On the flip side, it sports a 16 MP (f/2.1) camera with HDR support. It can shoot videos in 1080p/30fps.

==== Battery ====
The OnePlus Nord N200 uses a non-removable 5000 mAh Li-Ion battery. It has Fast Charge support of up to 18 W. It takes 75 minutes to reach 100% from zero. Other flagship OnePlus smartphones like OnePlus 7 series or above support Warp Charging which starts at 30 W. It lacks wireless charging support.

==== Connectivity ====
The OnePlus Nord N200 has 5G connectivity, just like the OnePlus 9 series and OnePlus 8 series.

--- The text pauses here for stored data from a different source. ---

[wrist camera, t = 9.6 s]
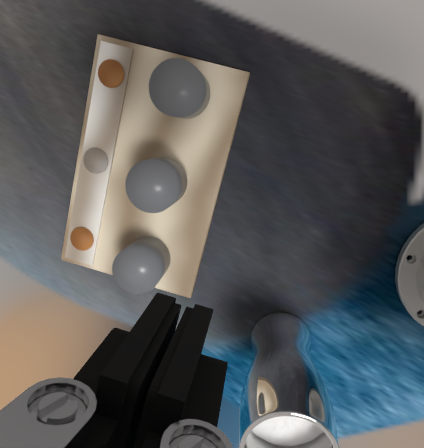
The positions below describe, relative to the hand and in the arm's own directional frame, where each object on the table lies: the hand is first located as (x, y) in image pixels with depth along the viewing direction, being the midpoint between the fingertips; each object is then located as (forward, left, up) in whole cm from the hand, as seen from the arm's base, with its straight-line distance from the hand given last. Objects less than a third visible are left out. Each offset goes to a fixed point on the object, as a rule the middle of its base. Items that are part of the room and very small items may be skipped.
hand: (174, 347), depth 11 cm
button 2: (+7, +8, -26) cm, 28 cm away
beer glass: (-8, +13, -27) cm, 31 cm away
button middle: (+7, 0, -25) cm, 26 cm away
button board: (+9, 0, -27) cm, 29 cm away
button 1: (+7, -8, -26) cm, 28 cm away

It has support for nano-SIM and microSD, but not for dual SIM. It also supports dual band Wi-Fi 802.11 a/b/g/n/ac standards and NFC.

==== Sensors ====
The OnePlus Nord N200 has a side mounted fingerprint scanner, ambient light sensor, barometer sensor, SAR sensor, an accelerometer, a magnetic compass, gyroscope, and a proximity sensor.

==== Ports ====
In terms of ports, the Nord N200 has a USB-C 2.0 port, 3.5mm headphone jack, and a support for a microSD card (nano-SIM + microSD).

=== Software ===

The OnePlus Nord 2 5G launch is expected soon and before that, OnePlus has announced the Nord Ambassador program to attract its potential customers and enthusiasts and bring them together in a community. The Chinese company has promised benefits including free access to OnePlus Nord devices to Nord Ambassador program participants. OnePlus is essentially aiming to make Nord fans by hosting the new event – an approach that competitors including Xiaomi have used to promote products from their loyal customers and enthusiasts.

== Reception ==
Tom's Guide has called the Nord N200 as the "best budget 5G phone". As reported by The Verge, "you will get a good screen, long battery life and a 5G device that should last a few years." Android Central said, "The biggest letdown here... is that the N200 5G is only scheduled to get one major Android platform update."